▶ [Provided passage]

────────

Thomas Gair Ashton, 1st Baron Ashton of Hyde (5 February 1855 – 1 May 1933), was a British industrialist, philanthropist, Liberal politician and peer.

Early life and career
Ashton was born at Fallowfield, Manchester, Lancashire, the son of Thomas Ashton (died 1898) and Elizabeth Gair, daughter of Samuel Stillman Gair of Rhode Island. Ashton was baptised on 5 February 1855. The Ashton family had been prominent in the cotton and cloth manufacturing industry for many years. He was educated at Rugby and University College, Oxford, and later managed the family business.

Political career
Ashton was elected to the House of Commons for Hyde in 1885 but lost his seat the following year. Ashton then became wedded to Eva Margret James in 1866 at All Saints Church. He unsuccessfully contested the same seat again in 1892, but in 1895, he was returned for Luton, seat he held until 1911. That year, he was raised to the peerage as Baron Ashton of Hyde, in the County of Chester. During the First World War, he served as Chairman of the Cotton Exports Committee.

Apart from his political career, Ashton was a Justice of the Peace for Cheshire and Sussex and was invested as an Honorary Fellow of Oxford University in 1923.

Family
Two of Lord Ashton's sisters married Lupton brothers: Sir Charles Lupton to Katharine and Arthur Lupton to Harriet. Lord Ashton's first cousin, Helen Potter (née Leech), was the mother of Beatrix Potter.
Ashton married Eva Margaret James, daughter of John Henry James and his wife, Jane Ramsden Ashworth, in 1886. They had four children: two sons and two daughters:

 Thomas Henry Ashton (8 October 1887 – 20 September 1897)

────────

▶ [Given records]
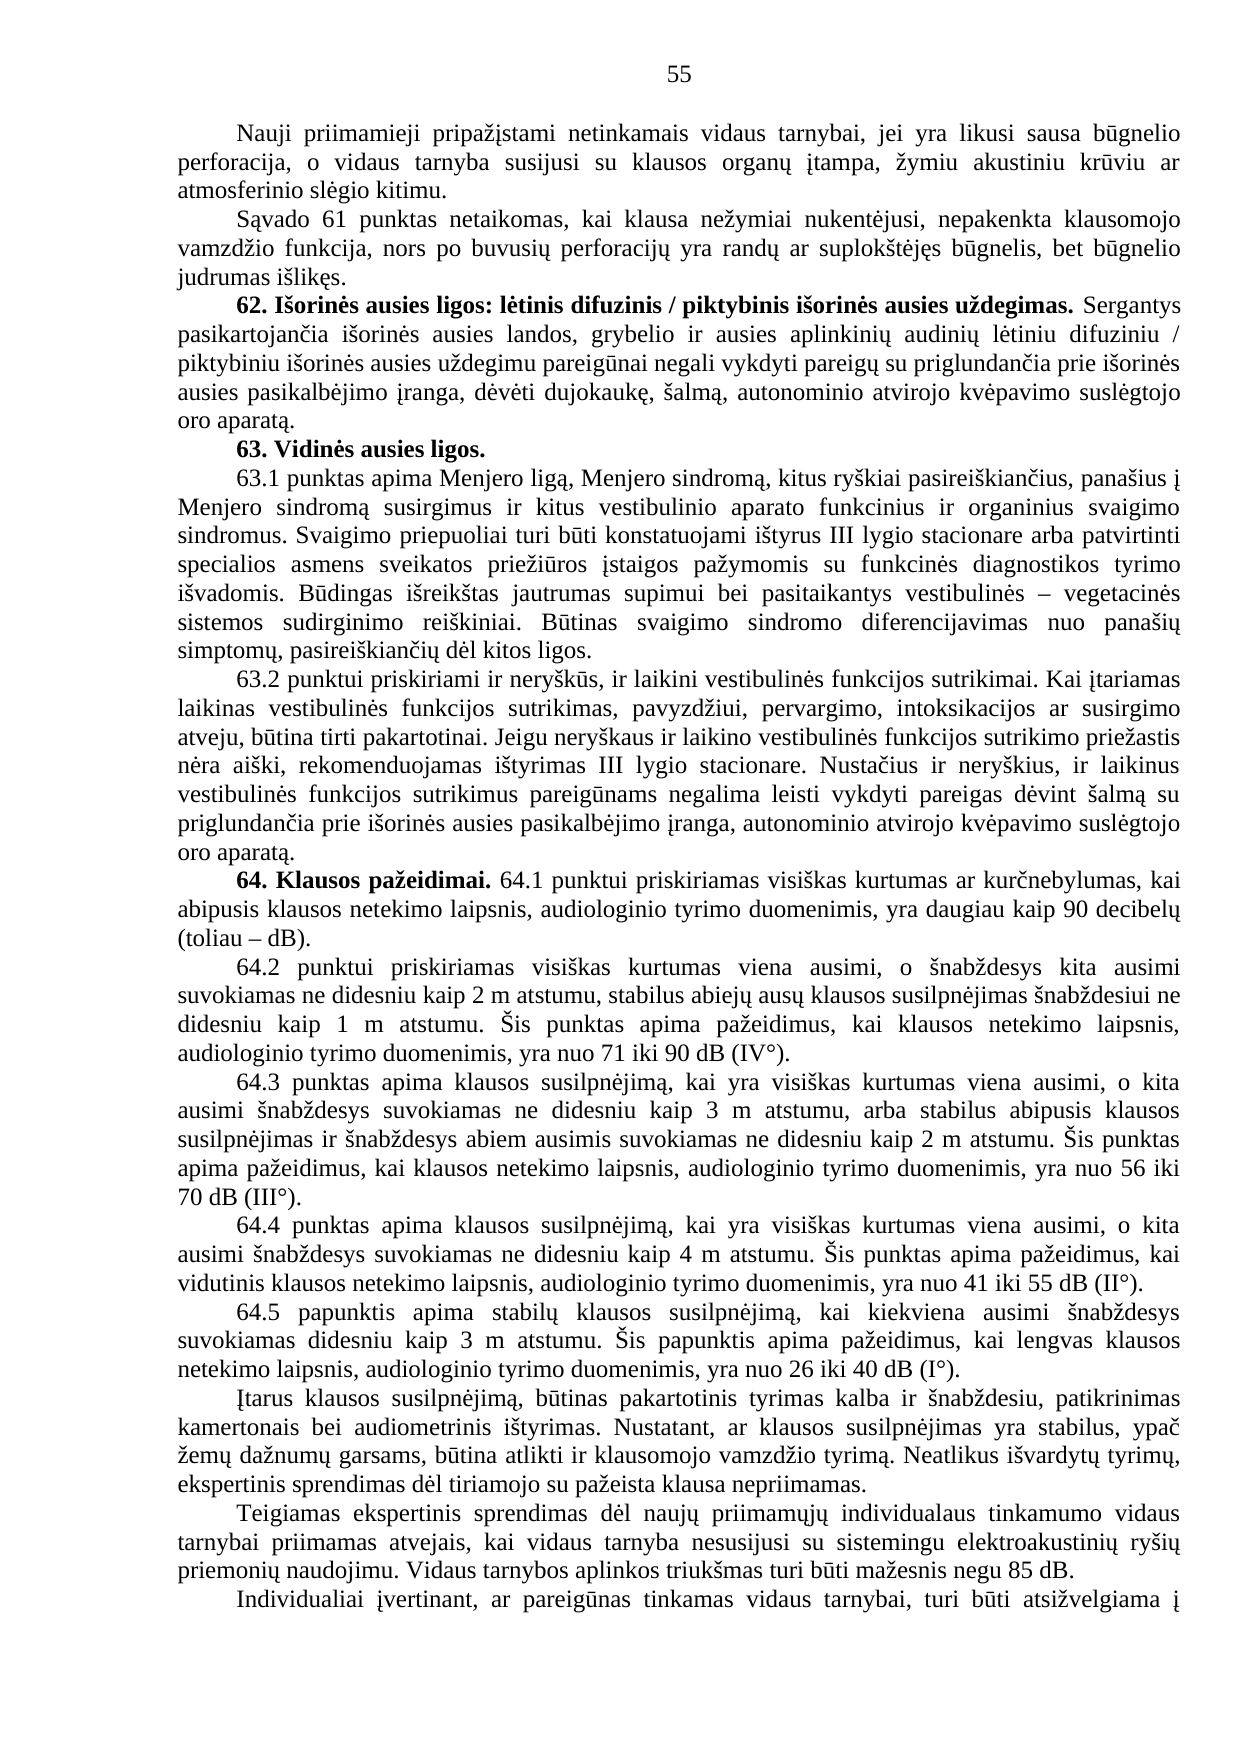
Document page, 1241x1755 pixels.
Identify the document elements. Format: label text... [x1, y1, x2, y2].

text 64.5 papunktis apima stabilų klausos susilpnėjimą, kai kiekviena ausimi šnabždesys suvokiamas didesniu kaip 3 m atstumu. Šis papunktis apima pažeidimus, kai lengvas klausos netekimo laipsnis, audiologinio tyrimo duomenimis, yra nuo 26 iki 40 dB (I°). [177, 1297, 1181, 1383]
text 64. Klausos pažeidimai. 64.1 punktui priskiriamas visiškas kurtumas ar kurčnebylumas, kai abipusis klausos netekimo laipsnis, audiologinio tyrimo duomenimis, yra daugiau kaip 90 decibelų (toliau – dB). [177, 866, 1181, 952]
text 62. Išorinės ausies ligos: lėtinis difuzinis / piktybinis išorinės ausies uždegimas. Sergantys pasikartojančia išorinės ausies landos, grybelio ir ausies aplinkinių audinių lėtiniu difuziniu / piktybiniu išorinės ausies uždegimu pareigūnai negali vykdyti pareigų su priglundančia prie išorinės ausies pasikalbėjimo įranga, dėvėti dujokaukę, šalmą, autonominio atvirojo kvėpavimo suslėgtojo oro aparatą. [177, 291, 1181, 434]
text Individualiai įvertinant, ar pareigūnas tinkamas vidaus tarnybai, turi būti atsižvelgiama į [177, 1584, 1181, 1613]
text 64.4 punktas apima klausos susilpnėjimą, kai yra visiškas kurtumas viena ausimi, o kita ausimi šnabždesys suvokiamas ne didesniu kaip 4 m atstumu. Šis punktas apima pažeidimus, kai vidutinis klausos netekimo laipsnis, audiologinio tyrimo duomenimis, yra nuo 41 iki 55 dB (II°). [177, 1211, 1181, 1297]
text Nauji priimamieji pripažįstami netinkamais vidaus tarnybai, jei yra likusi sausa būgnelio perforacija, o vidaus tarnyba susijusi su klausos organų įtampa, žymiu akustiniu krūviu ar atmosferinio slėgio kitimu. [177, 118, 1181, 204]
text 63. Vidinės ausies ligos. [177, 434, 1181, 463]
text 64.2 punktui priskiriamas visiškas kurtumas viena ausimi, o šnabždesys kita ausimi suvokiamas ne didesniu kaip 2 m atstumu, stabilus abiejų ausų klausos susilpnėjimas šnabždesiui ne didesniu kaip 1 m atstumu. Šis punktas apima pažeidimus, kai klausos netekimo laipsnis, audiologinio tyrimo duomenimis, yra nuo 71 iki 90 dB (IV°). [177, 952, 1181, 1067]
text Teigiamas ekspertinis sprendimas dėl naujų priimamųjų individualaus tinkamumo vidaus tarnybai priimamas atvejais, kai vidaus tarnyba nesusijusi su sistemingu elektroakustinių ryšių priemonių naudojimu. Vidaus tarnybos aplinkos triukšmas turi būti mažesnis negu 85 dB. [177, 1498, 1181, 1584]
text 64.3 punktas apima klausos susilpnėjimą, kai yra visiškas kurtumas viena ausimi, o kita ausimi šnabždesys suvokiamas ne didesniu kaip 3 m atstumu, arba stabilus abipusis klausos susilpnėjimas ir šnabždesys abiem ausimis suvokiamas ne didesniu kaip 2 m atstumu. Šis punktas apima pažeidimus, kai klausos netekimo laipsnis, audiologinio tyrimo duomenimis, yra nuo 56 iki 70 dB (III°). [177, 1067, 1181, 1211]
text 63.1 punktas apima Menjero ligą, Menjero sindromą, kitus ryškiai pasireiškiančius, panašius į Menjero sindromą susirgimus ir kitus vestibulinio aparato funkcinius ir organinius svaigimo sindromus. Svaigimo priepuoliai turi būti konstatuojami ištyrus III lygio stacionare arba patvirtinti specialios asmens sveikatos priežiūros įstaigos pažymomis su funkcinės diagnostikos tyrimo išvadomis. Būdingas išreikštas jautrumas supimui bei pasitaikantys vestibulinės – vegetacinės sistemos sudirginimo reiškiniai. Būtinas svaigimo sindromo diferencijavimas nuo panašių simptomų, pasireiškiančių dėl kitos ligos. [177, 463, 1181, 664]
text Įtarus klausos susilpnėjimą, būtinas pakartotinis tyrimas kalba ir šnabždesiu, patikrinimas kamertonais bei audiometrinis ištyrimas. Nustatant, ar klausos susilpnėjimas yra stabilus, ypač žemų dažnumų garsams, būtina atlikti ir klausomojo vamzdžio tyrimą. Neatlikus išvardytų tyrimų, ekspertinis sprendimas dėl tiriamojo su pažeista klausa nepriimamas. [177, 1383, 1181, 1498]
text 63.2 punktui priskiriami ir neryškūs, ir laikini vestibulinės funkcijos sutrikimai. Kai įtariamas laikinas vestibulinės funkcijos sutrikimas, pavyzdžiui, pervargimo, intoksikacijos ar susirgimo atveju, būtina tirti pakartotinai. Jeigu neryškaus ir laikino vestibulinės funkcijos sutrikimo priežastis nėra aiški, rekomenduojamas ištyrimas III lygio stacionare. Nustačius ir neryškius, ir laikinus vestibulinės funkcijos sutrikimus pareigūnams negalima leisti vykdyti pareigas dėvint šalmą su priglundančia prie išorinės ausies pasikalbėjimo įranga, autonominio atvirojo kvėpavimo suslėgtojo oro aparatą. [177, 664, 1181, 866]
text Sąvado 61 punktas netaikomas, kai klausa nežymiai nukentėjusi, nepakenkta klausomojo vamzdžio funkcija, nors po buvusių perforacijų yra randų ar suplokštėjęs būgnelis, bet būgnelio judrumas išlikęs. [177, 204, 1181, 291]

────────

▶ [Exercise 1] From the Ashton biography, write out the part that begins with the words "Apart from his" and ends with "20 September 1897)".
▶ [Exercise 2]
Answer these questions using the Ashton biography:
(a) Where was Ashton educated?
(b) Which seat was Ashton returned for in 1895?
(c) What committee did Ashton chair during the First World War?
▶ [Exercise 3] Carry on writing the Ashton biography from its last line.

▶ [Expected answer 1]
Apart from his political career, Ashton was a Justice of the Peace for Cheshire and Sussex and was invested as an Honorary Fellow of Oxford University in 1923.

Family
Two of Lord Ashton's sisters married Lupton brothers: Sir Charles Lupton to Katharine and Arthur Lupton to Harriet. Lord Ashton's first cousin, Helen Potter (née Leech), was the mother of Beatrix Potter.
Ashton married Eva Margaret James, daughter of John Henry James and his wife, Jane Ramsden Ashworth, in 1886. They had four children: two sons and two daughters:

 Thomas Henry Ashton (8 October 1887 – 20 September 1897)

▶ [Expected answer 2]
(a) Rugby and University College, Oxford
(b) Luton
(c) The Cotton Exports Committee

▶ [Expected answer 3]
 Marion Evelyn Ashton (born 1890) married Major Robert Wood.
 Margaret Joan Ashton (born 1893) married Hugh Whistler.
 Thomas Henry Raymond Ashton (2 October 1901 – 21 March 1983) succeeded his father as 2nd Baron Ashton of Hyde.

Death
He died on 1 May 1933, aged 78, in Robertsbridge, Sussex, and was succeeded in the title by his second but eldest-surviving son, Thomas Henry Raymond Ashton. Lady Ashton of Hyde died in 1938.

References

Sources
Legg, L. G. Wickham Legg (editor). The Dictionary of National Biography, 1931-1940. Oxford University Press, 1949.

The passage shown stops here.